The author of this biography, Miles Harvey, was commissioned to write this study of Strang and his ministry. It makes for an interesting read as the reader uncovers the story of the man who would be prophet as his story unfolds in the book. Harvey ties everything into a quest for fame in the antebellum American republic. Now anyone could be famous (and maybe even rich) by way of the media. P. T. Barnum was the template that many followed.
He also links the life of Strang with all manner of contemporary Utopian and revolutionary movements. There’s mention of John Brown, The Oneida settlement, New Harmony, and many others. Strang’s own community lasted six years and ended when his enemies decided to vote him out of office via lead.
Strang’s “garden of peace” began to take root in an age when America was teeming with utopian experiments. “We are a little wild here with numberless projects of social reform,” the essayist Ralph Waldo Emerson had joked to a Scottish friend in 1840. “Not a reading man but has a draft of a new Community in his waistcoat pocket.” Just 100 miles to the north of Voree, for example, was a colony called Ceresco—one of twenty-three loosely affiliated socialist communes scattered throughout the United States, all of them inspired by the French utopian philosopher Charles Fourier. “Our ulterior aim,” wrote a member of one such commune in 1844, “is nothing less than Heaven on Earth, the conversion of this globe, now exhaling pestilential vapors and possessed by unnatural climates, into the abode of beauty and health.”

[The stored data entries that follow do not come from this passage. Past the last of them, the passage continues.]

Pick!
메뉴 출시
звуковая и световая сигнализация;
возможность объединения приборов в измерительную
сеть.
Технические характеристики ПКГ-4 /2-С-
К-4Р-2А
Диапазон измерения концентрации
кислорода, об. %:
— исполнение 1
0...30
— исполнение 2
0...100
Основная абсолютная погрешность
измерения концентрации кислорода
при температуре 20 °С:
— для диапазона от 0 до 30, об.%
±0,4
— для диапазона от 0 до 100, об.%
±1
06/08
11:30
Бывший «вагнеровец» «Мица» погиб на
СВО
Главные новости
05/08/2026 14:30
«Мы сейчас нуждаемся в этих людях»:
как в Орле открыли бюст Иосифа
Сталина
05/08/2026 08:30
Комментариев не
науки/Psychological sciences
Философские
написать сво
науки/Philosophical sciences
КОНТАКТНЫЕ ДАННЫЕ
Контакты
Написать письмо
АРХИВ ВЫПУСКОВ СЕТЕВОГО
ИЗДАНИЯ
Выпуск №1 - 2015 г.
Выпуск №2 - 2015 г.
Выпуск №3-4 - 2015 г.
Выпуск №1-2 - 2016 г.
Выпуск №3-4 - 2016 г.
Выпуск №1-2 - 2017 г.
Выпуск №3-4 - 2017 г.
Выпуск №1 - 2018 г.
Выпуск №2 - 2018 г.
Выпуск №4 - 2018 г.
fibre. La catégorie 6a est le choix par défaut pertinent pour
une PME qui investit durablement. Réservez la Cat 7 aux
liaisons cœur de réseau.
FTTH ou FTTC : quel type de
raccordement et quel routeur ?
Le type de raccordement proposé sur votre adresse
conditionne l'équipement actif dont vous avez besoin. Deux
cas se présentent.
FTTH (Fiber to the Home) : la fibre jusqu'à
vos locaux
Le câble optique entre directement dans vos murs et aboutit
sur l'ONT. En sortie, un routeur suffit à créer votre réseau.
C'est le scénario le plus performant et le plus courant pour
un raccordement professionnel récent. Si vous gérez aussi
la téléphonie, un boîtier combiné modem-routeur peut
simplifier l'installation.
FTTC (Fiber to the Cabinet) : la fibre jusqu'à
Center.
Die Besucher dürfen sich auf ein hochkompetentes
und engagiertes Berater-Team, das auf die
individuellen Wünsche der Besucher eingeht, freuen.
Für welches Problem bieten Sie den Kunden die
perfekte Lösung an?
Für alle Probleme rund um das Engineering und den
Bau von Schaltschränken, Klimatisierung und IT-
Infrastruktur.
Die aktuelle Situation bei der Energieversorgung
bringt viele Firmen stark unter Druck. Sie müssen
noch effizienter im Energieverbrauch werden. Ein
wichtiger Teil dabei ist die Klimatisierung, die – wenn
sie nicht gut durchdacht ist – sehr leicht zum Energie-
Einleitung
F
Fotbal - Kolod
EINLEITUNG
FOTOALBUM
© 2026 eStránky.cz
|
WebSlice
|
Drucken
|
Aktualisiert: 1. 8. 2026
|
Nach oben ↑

Strang preached against polygamy but found it useful to re-institute it for his own reasons. He managed to get himself elected to the state legislature by way of his parishioners voting for him. By all accounts, he was as gifted speaker in an age when public speaking was a major past time for citizens. And he managed to have his followers crown him Emperor of the Known Universe.
…No doubt Hans Christian Andersen’s fable of deception and delusion had special resonance for antebellum readers, who increasingly encountered con artists in their everyday lives. Now, with the help of Adams, Strang was about to offer his own retelling of that parable, but with a twist: in his version, swindler and emperor were the same man. And somehow this man, this fabulist, this king, had managed to convince the 235 lonely souls gathered in the tabernacle that his paper crown was a dazzling royal diadem, that his wooden scepter hummed with occult energies, and that his floor-length red robe, stitched together by ladies of the church, enveloped him in righteousness and splendor. But did he believe it himself? Had he become so masterly at spinning cloth from thin air that now, perched on his moss-stuffed throne, he had finally become both the deceiver and the deceived?
It’s hard to say why Strang did what he did. He claimed to have found his own buried plates and translated them with the help of God. The result was his plan for a theocracy entitled The Book of the Law of the Lord. Even after his followers were evicted from their island home, some gathered and maintained the torch for their fallen guide. There’s still one “Strangite” church in Michigan today.